Two jellyfish deserted the sea, suddenly enticed by a hope in which they were not disappointed. They inspected narrowly the two fleshy portions which form the human backside and, attaching themselves to these convex globes, they have so squashed the flesh by their constant pressure that nothing is left but these two monsters from the kingdom of viscosity, alike in color, form, and ferocity."

Anybody have an illustrated versions of this book, by any chance?
Posted on Monday, December 2, 2002 - 7:12 am:   Edit PostPrint Post

Oh incomprehensible pederasts, not for me to hurl insults at your great degradation; not for me to cast scorn on your infundibuliform anus. It is enough that the shameful and almost incurable diseases which beset you bring with them their invisible punishment.
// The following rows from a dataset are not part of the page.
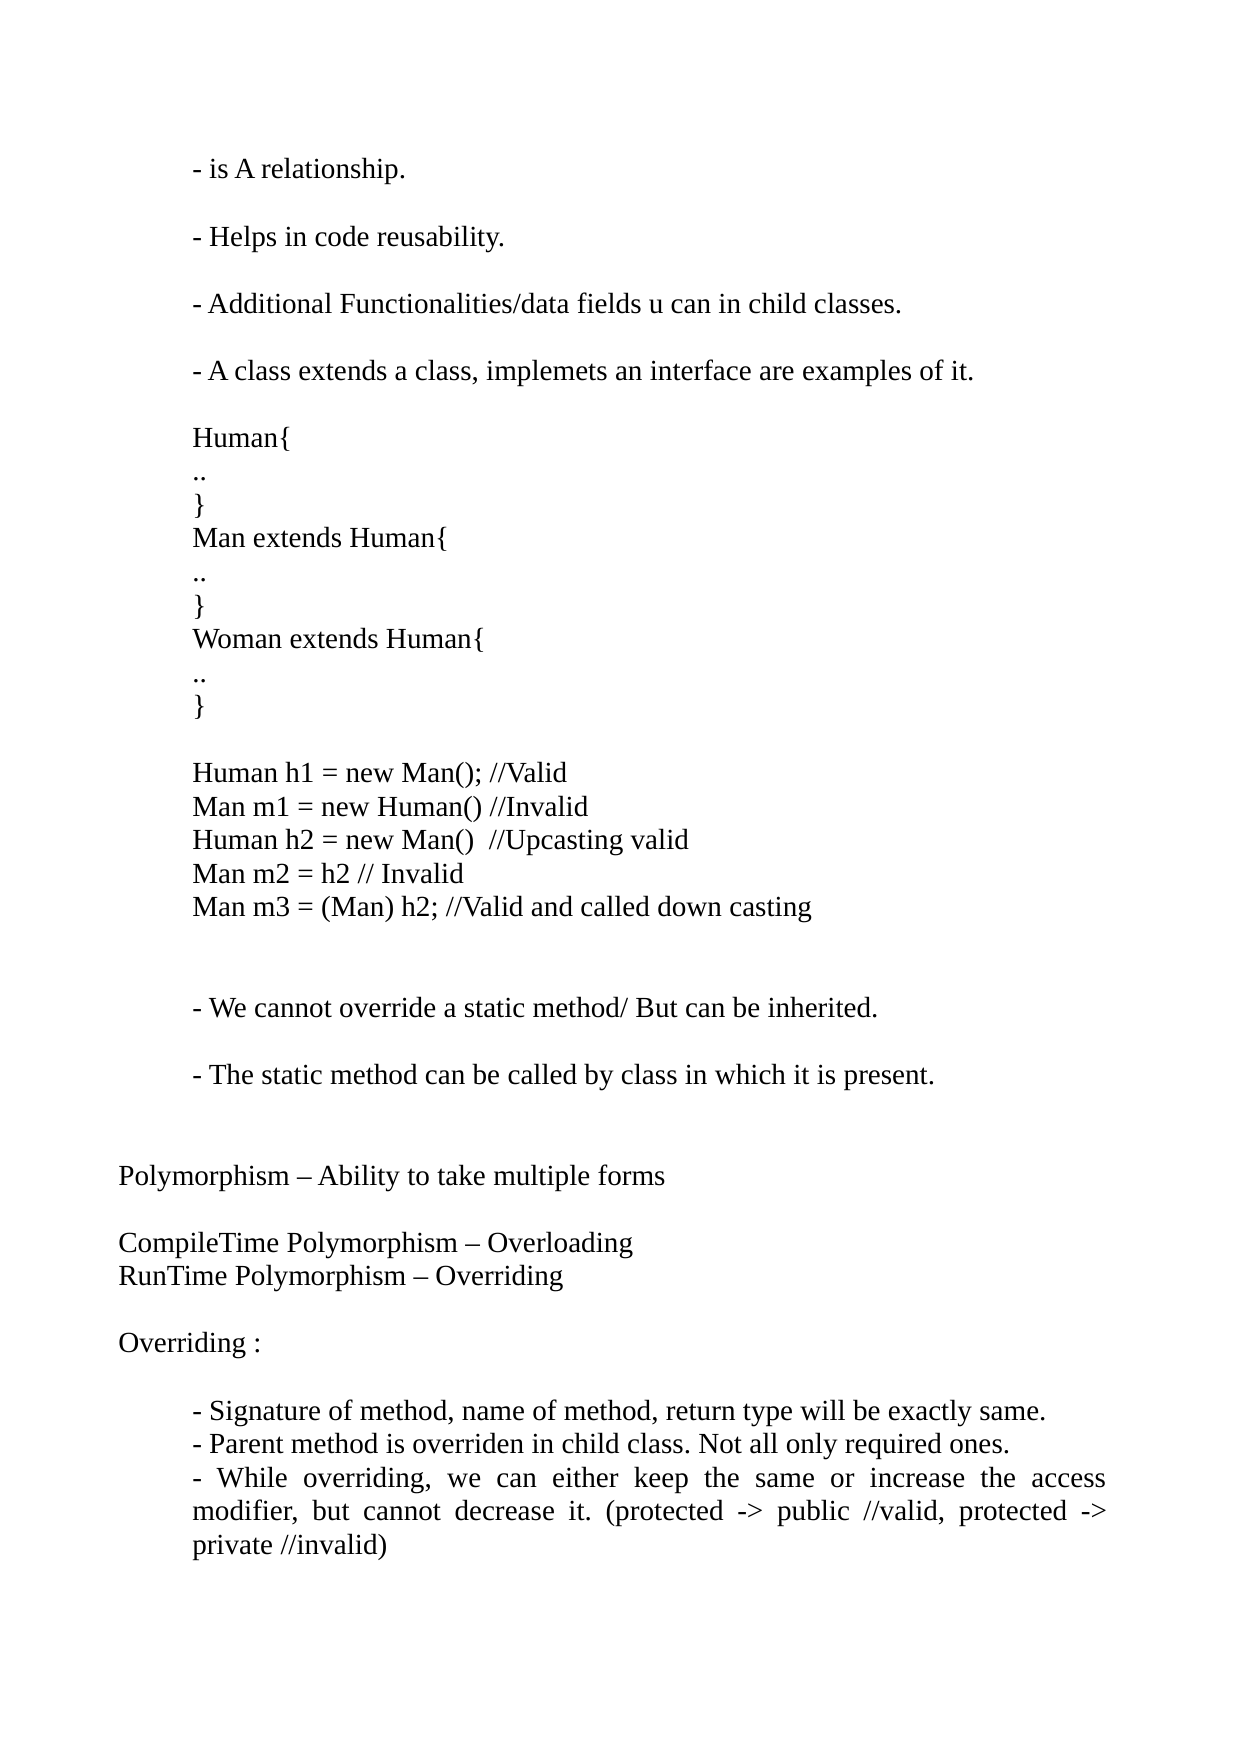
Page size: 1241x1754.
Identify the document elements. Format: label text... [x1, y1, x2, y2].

text CompileTime Polymorphism – Overloading [118, 1225, 1122, 1258]
text .. [118, 554, 1122, 588]
text Polymorphism – Ability to take multiple forms [118, 1158, 1122, 1191]
text Man extends Human{ [118, 521, 1122, 554]
text .. [118, 453, 1122, 487]
text - is A relationship. [118, 152, 1122, 185]
text Man m2 = h2 // Invalid [118, 856, 1122, 889]
text - Helps in code reusability. [118, 219, 1122, 252]
text .. [118, 655, 1122, 688]
text Human{ [118, 420, 1122, 453]
text Man m1 = new Human() //Invalid [118, 789, 1122, 822]
text - Signature of method, name of method, return type will be exactly same. [118, 1393, 1122, 1426]
text - Parent method is overriden in child class. Not all only required ones. [118, 1426, 1122, 1460]
text Overriding : [118, 1326, 1122, 1359]
text - We cannot override a static method/ But can be inherited. [118, 990, 1122, 1024]
text - Additional Functionalities/data fields u can in child classes. [118, 286, 1122, 319]
text } [118, 688, 1122, 755]
text RunTime Polymorphism – Overriding [118, 1258, 1122, 1292]
text Man m3 = (Man) h2; //Valid and called down casting [118, 889, 1122, 923]
text Woman extends Human{ [118, 621, 1122, 655]
text - A class extends a class, implemets an interface are examples of it. [118, 353, 1122, 386]
text Human h1 = new Man(); //Valid [118, 755, 1122, 789]
text - While overriding, we can either keep the same or increase the access modifier, but cannot decrease it. (protected -> public //valid, protected -> private //invalid) [118, 1460, 1122, 1560]
text - The static method can be called by class in which it is present. [118, 1057, 1122, 1091]
text } [118, 487, 1122, 521]
text Human h2 = new Man() //Upcasting valid [118, 822, 1122, 856]
text } [118, 588, 1122, 621]
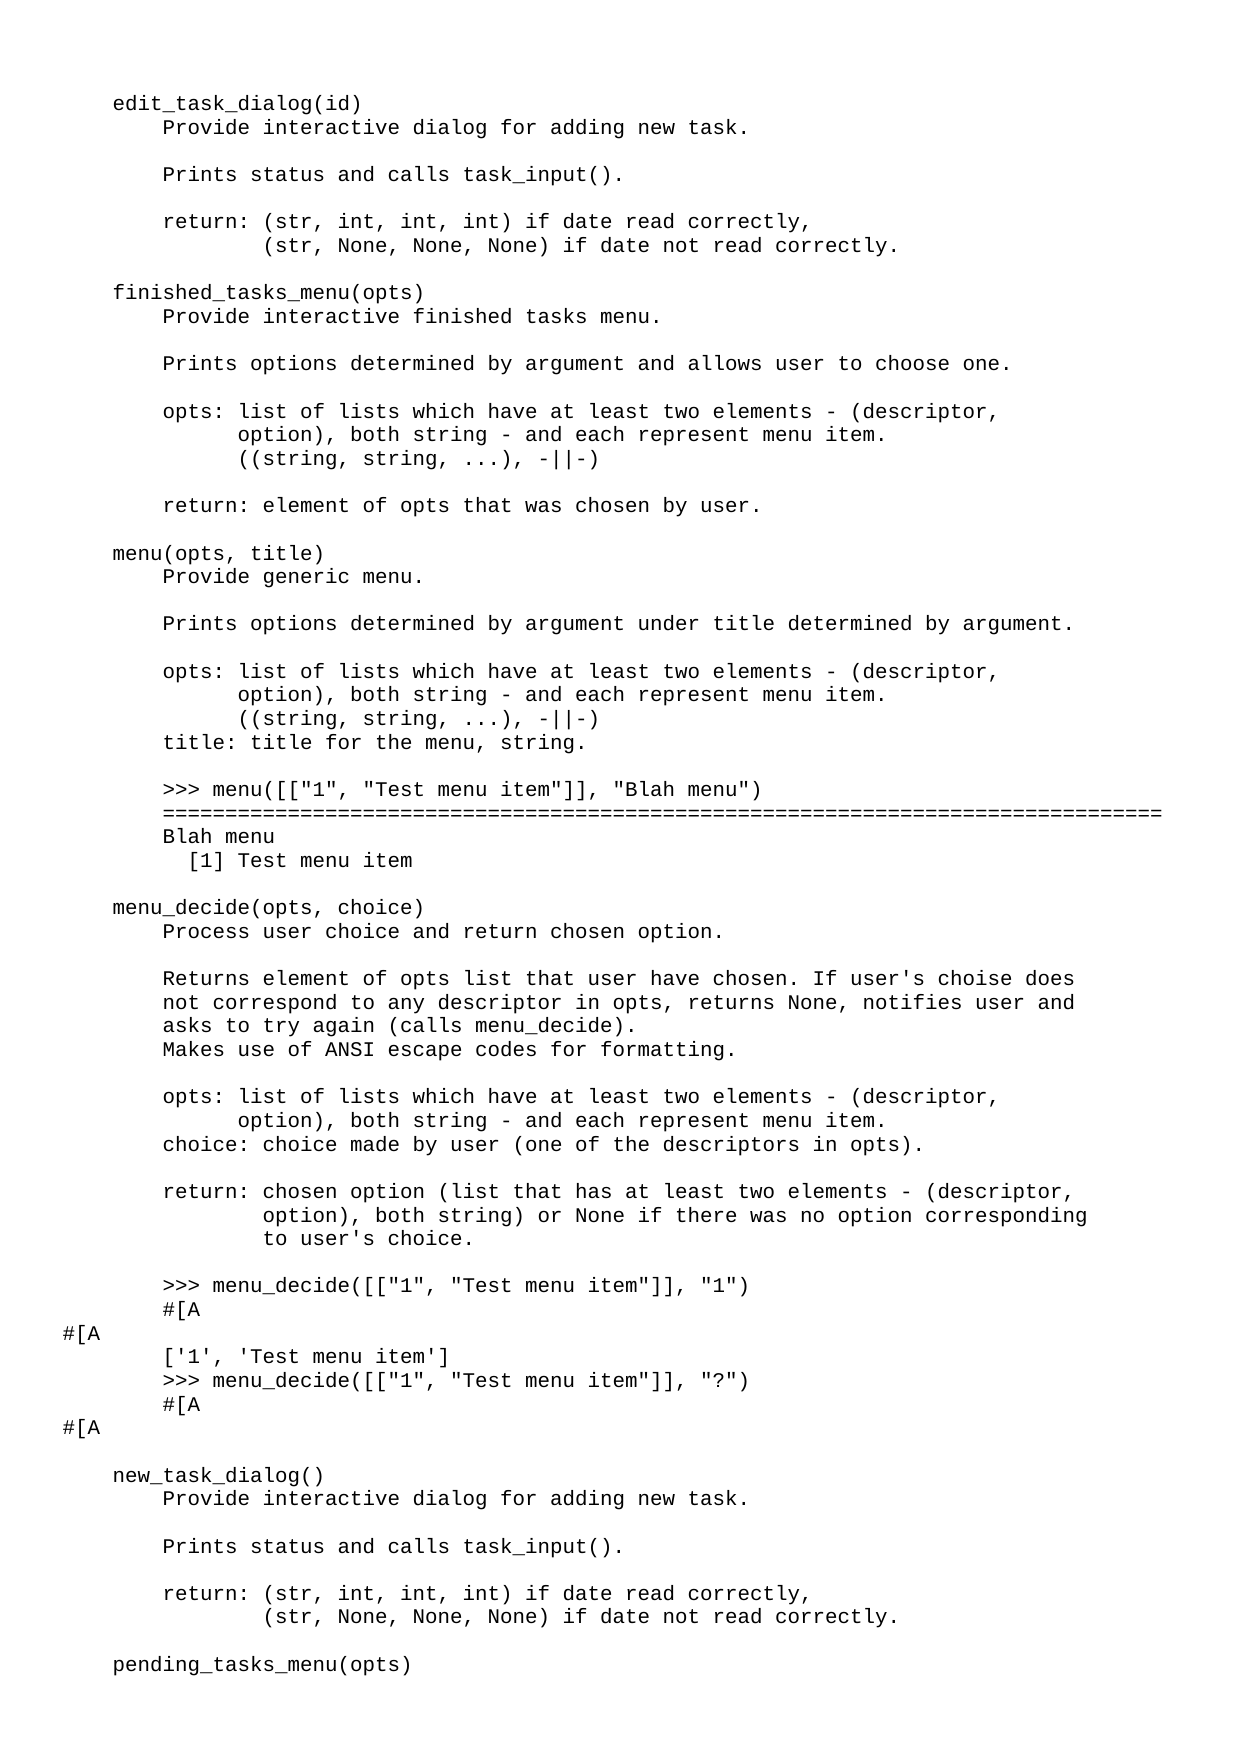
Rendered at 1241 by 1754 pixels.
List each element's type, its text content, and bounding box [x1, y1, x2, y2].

text Prints options determined by argument under title determined by argument. [62, 613, 1181, 637]
text >>> menu_decide([["1", "Test menu item"]], "?") [62, 1370, 1181, 1394]
text menu(opts, title) [62, 542, 1181, 566]
text option), both string - and each represent menu item. [62, 684, 1181, 708]
text return: element of opts that was chosen by user. [62, 495, 1181, 519]
text Provide interactive dialog for adding new task. [62, 117, 1181, 141]
text return: (str, int, int, int) if date read correctly, [62, 1583, 1181, 1607]
text (str, None, None, None) if date not read correctly. [62, 1607, 1181, 1630]
text finished_tasks_menu(opts) [62, 282, 1181, 306]
text ['1', 'Test menu item'] [62, 1346, 1181, 1370]
text opts: list of lists which have at least two elements - (descriptor, [62, 661, 1181, 684]
text opts: list of lists which have at least two elements - (descriptor, [62, 401, 1181, 424]
text ((string, string, ...), -||-) [62, 448, 1181, 472]
text [1] Test menu item [62, 850, 1181, 873]
text Process user choice and return chosen option. [62, 921, 1181, 944]
text #[A #[A [62, 1394, 1181, 1441]
text (str, None, None, None) if date not read correctly. [62, 235, 1181, 259]
text ((string, string, ...), -||-) [62, 708, 1181, 732]
text Prints status and calls task_input(). [62, 1536, 1181, 1559]
text return: chosen option (list that has at least two elements - (descriptor, [62, 1181, 1181, 1204]
text title: title for the menu, string. [62, 732, 1181, 755]
text option), both string) or None if there was no option corresponding [62, 1204, 1181, 1228]
text Prints status and calls task_input(). [62, 164, 1181, 188]
text Provide interactive dialog for adding new task. [62, 1488, 1181, 1512]
text Makes use of ANSI escape codes for formatting. [62, 1039, 1181, 1063]
text Prints options determined by argument and allows user to choose one. [62, 353, 1181, 377]
text Provide interactive finished tasks menu. [62, 306, 1181, 330]
text menu_decide(opts, choice) [62, 897, 1181, 921]
text ================================================================================ [62, 803, 1181, 826]
text new_task_dialog() [62, 1465, 1181, 1488]
text opts: list of lists which have at least two elements - (descriptor, [62, 1086, 1181, 1110]
text to user's choice. [62, 1228, 1181, 1252]
text choice: choice made by user (one of the descriptors in opts). [62, 1134, 1181, 1157]
text >>> menu_decide([["1", "Test menu item"]], "1") [62, 1276, 1181, 1299]
text option), both string - and each represent menu item. [62, 1110, 1181, 1134]
text return: (str, int, int, int) if date read correctly, [62, 211, 1181, 235]
text Blah menu [62, 826, 1181, 850]
text edit_task_dialog(id) [62, 93, 1181, 117]
text Provide generic menu. [62, 566, 1181, 590]
text Returns element of opts list that user have chosen. If user's choise does [62, 968, 1181, 992]
text >>> menu([["1", "Test menu item"]], "Blah menu") [62, 779, 1181, 803]
text #[A #[A [62, 1299, 1181, 1346]
text not correspond to any descriptor in opts, returns None, notifies user and [62, 992, 1181, 1015]
text asks to try again (calls menu_decide). [62, 1015, 1181, 1039]
text option), both string - and each represent menu item. [62, 424, 1181, 448]
text pending_tasks_menu(opts) [62, 1654, 1181, 1677]
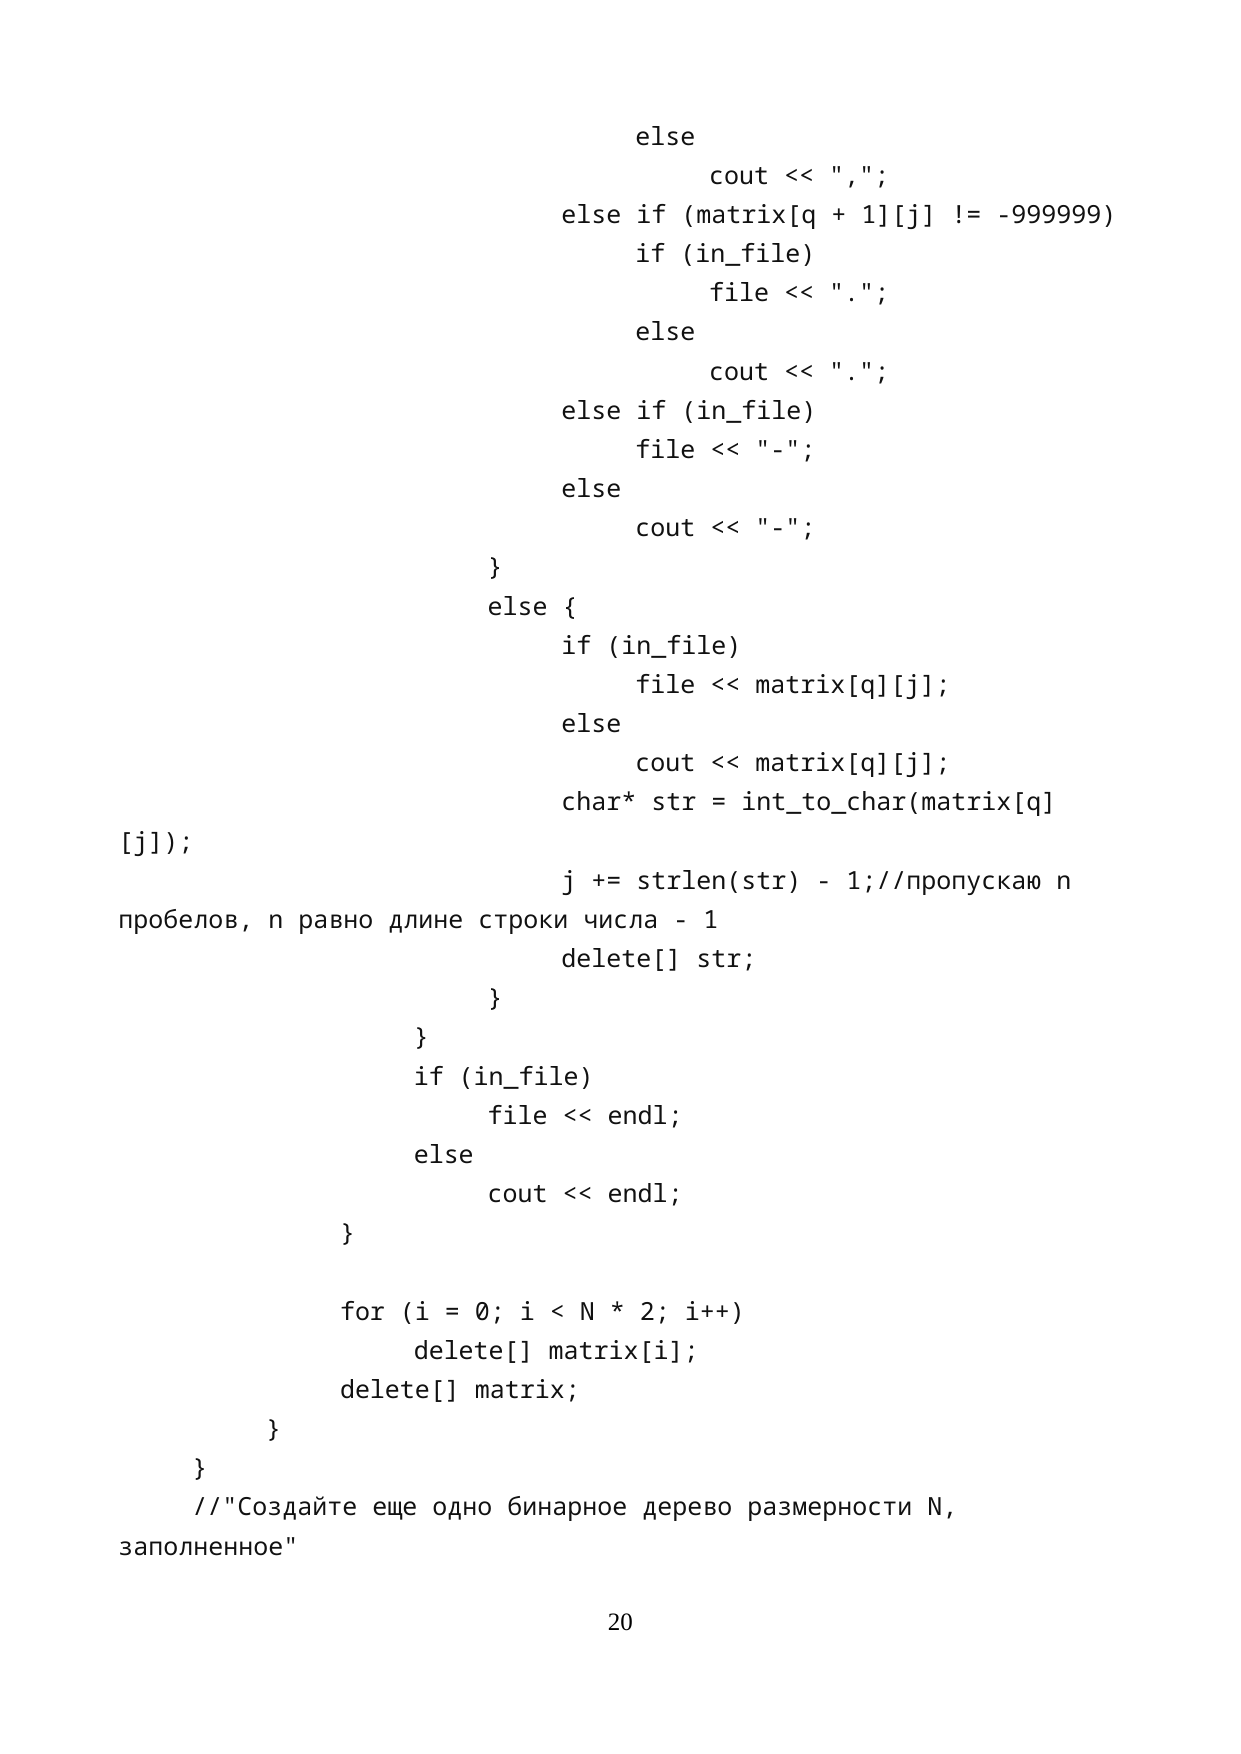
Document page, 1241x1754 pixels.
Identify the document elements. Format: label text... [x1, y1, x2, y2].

Legislators of stupid institutions, inventors of narrow morality, hence! - for I am an impartial spirit...

Oh! if instead of being a hell this universe had been but an immense celestial anus - behold the gesture I make, hard by my lower abdomen: yes, I would have plunged my prick through its blood-stained sphincter, smashing the very walls of its pelvis with my impetuous movements. Misfortune would not then have blown into my blinded eyes entire dunes of shifting sand; I would have discovered the subterranean place where truth lies sleeping, and rivers of viscous sperm would thus have found an ocean in which to rush headlong!
Posted on Tuesday, November 26, 2002 - 12:39 pm:   Edit PostPrint Post

In the personal ad, she wrote that she wanted "someone who will make me laugh."

Little did she know that she was really looking for a man to defraud her and cheat her of happiness.

So when we finally met, I pulled a gun out of my coat, pointed it at her, and said, OK, now I'm going to make you laugh. Start laughing.

Just kidding, I said. I put the gun away. She laughed, nervously.
Posted on Tuesday, November 26, 2002 - 8:55 am:   Edit PostPrint Post

Posted on Monday, November 25, 2002 - 10:41 am:   Edit PostPrint Post

Theodor Adorno quote of the week:

"There is laughter because there is nothing to laugh at. Laughter, whethere conciliatory or terrible, always occurs when some fear passes. It indicates liberation either from physical danger or from the grip of logic. Conciliatory laughter is heard as the echo of an escape from power; the wrong kind overcomes fear by capitulating to the forces which are to be feared. It is the echo of power as something inescapable. Fun is a medicinal bath. The pleasure industry never fails to prescribe it. It makes laughter the instrument of the fraud practiced on happiness."
Posted on Monday, November 25, 2002 - 10:02 am:   Edit PostPrint Post

"Throughout my life I have seen, without one exception, narrow-shouldered men performing innumerable idiotic acts, brutalising their fellows, and corrupting souls by every means. They call the motive for their actions: fame. Seeing these exhibitions l've longed to laugh, with the rest, but that strange imitation was impossible. Taking a penknife with a sharp-edged blade, I slit the flesh at the points joining the lips. For an instant I believed my aim was achieved. I saw in a mirror the mouth ruined at my own will! An error! Besides, the blood gushing freely from the two wounds prevented my distinguishing whether this really was the grin of others. But after some moments of comparison I saw quite clearly that my smile did not resemble that of humans: the fact is, I was not laughing."